As described above, by forcibly dropping the chip-shaped electronic component 2 by the compressed air from the pressurized air inlet 35, the distance over which the chip-shaped electronic component 2 jumps becomes short. But large room 26
Can be prevented, and the time required for falling can be reduced. Therefore, the supply speed of the chip-shaped electronic component 2 can be increased.

In a specific experiment, two holding air inlets 35 having a circular cross section are provided, each holding air inlet 35 has a diameter of 0.4 mm, and the inclination angle 37 of the holding air inlet 35 in FIG. Is 75 degrees, the compressed air is discharged from the holding air inlet 35 for 3 ms, 10 ms later than the discharge of the compressed air from the stirring air inlet 32, and the pressure of the compressed air is reduced to the holding air inlet 35 and the stirring. Assuming that both air inlets 32 are 0.32 ± 0.05 MPa,
When the chip-shaped electronic components 2 were supplied, it was possible to supply them at a high speed of 0.06 seconds per component.

In the above-mentioned experimental example, the pressure of the compressed air is 0.32 MPa and the conventional 0.3 MPa
It should be noted that it is higher. Conventionally, 0.02 MPa such as 0.3 ± 0.02 MPa
While pressure control within a narrow range of MPa was necessary, in this experimental example, pressure control within a relatively wide range of 0.05 MPa, such as 0.32 ± 0.05 MPa, was sufficient. It was also confirmed that there was.

Note that, regardless of the specific experimental example described above, the number of the holding air inlets 35 is arbitrary, and can be changed in a range of, for example, one to five.
Further, the size of the holding air inlet 35 is also arbitrary,
For example, the diameter can be changed in a range of 0.3 mm to 0.5 mm, and the inclination angle 37 of the holding air inlet 35 is also arbitrary, and is changed in a range of 45 degrees to 90 degrees, for example. be able to. Also, regarding the period of discharge of compressed air from the holding air introduction port 35,
It is optional and can be changed in a range such as 3 to 5 ms. The timing of the discharge of the compressed air from the pressurized air inlet 35 is also preferably slightly delayed from the discharge from the stirred air inlet 32,
The compressed air may be discharged at the same time, or always, not intermittently. The pressure of the compressed air from the holding air inlet 35 is equal to the pressure of the stirring air inlet 3.
It may not be equal to the pressure of the compressed air from 2.

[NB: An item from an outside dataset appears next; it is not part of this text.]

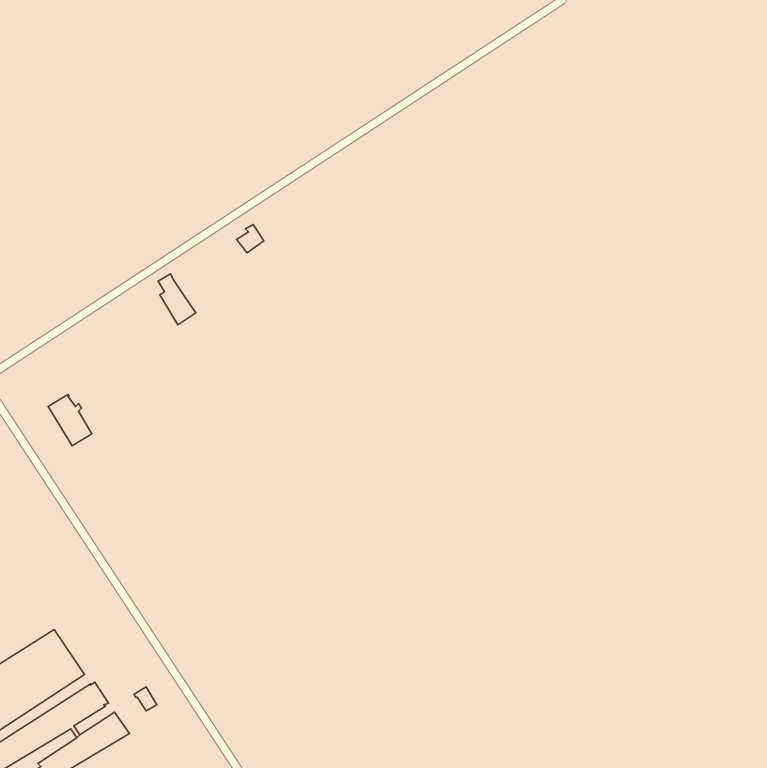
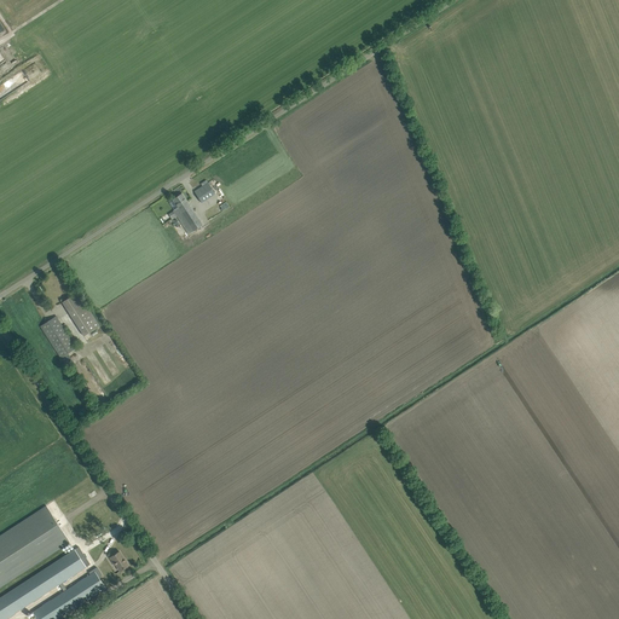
building: [158,274,196,325] -> [170,195,201,236]
building: none -> [60,294,97,337]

[Brief description of the drawings]

FIG. 1 is a longitudinal sectional side view showing a bulk cassette 21 as an example of a chip-shaped electronic component supply device according to an embodiment of the present invention.

FIG. 2 is a vertical sectional side view showing a bulk cassette 1 as an example of a chip-shaped electronic component supply device which is interesting for the present invention.

[Explanation of symbols]

 2 Chip-shaped electronic component 21 Bulk cassette 23 Room 26 Large room 27 Small room 28 Alignment passage 29 Inlet 30 Outlet 31 Compressed air source 32 Stirred air inlet 35 Pressing air inlet

Claims (1)

(57) [Claims] 1. A room for storing a plurality of chip-shaped electronic components, and a space communicating with the room and having a smaller cross section than the room is defined, and a plurality of rooms stored in the room are defined. After receiving the chip-shaped electronic components from the entrance in an aligned state oriented in a predetermined direction, the chip-shaped electronic components are guided to move in the aligned state, and then are aligned in order to be discharged from the exit in the aligned state. A passage, and a stirring air inlet for intermittently introducing compressed air blown upward from below to exert a stirring action on the chip-shaped electronic component to be entered into the inlet of the alignment passage. The chip-shaped electronic component supply device, comprising: forcibly dropping the chip-shaped electronic component jumped up by blowing compressed air from the stirring air introduction port. A chip-shaped electronic component supply device, further comprising a pressurized air introduction port for introducing compressed air blown downward from above to the outside from the outside.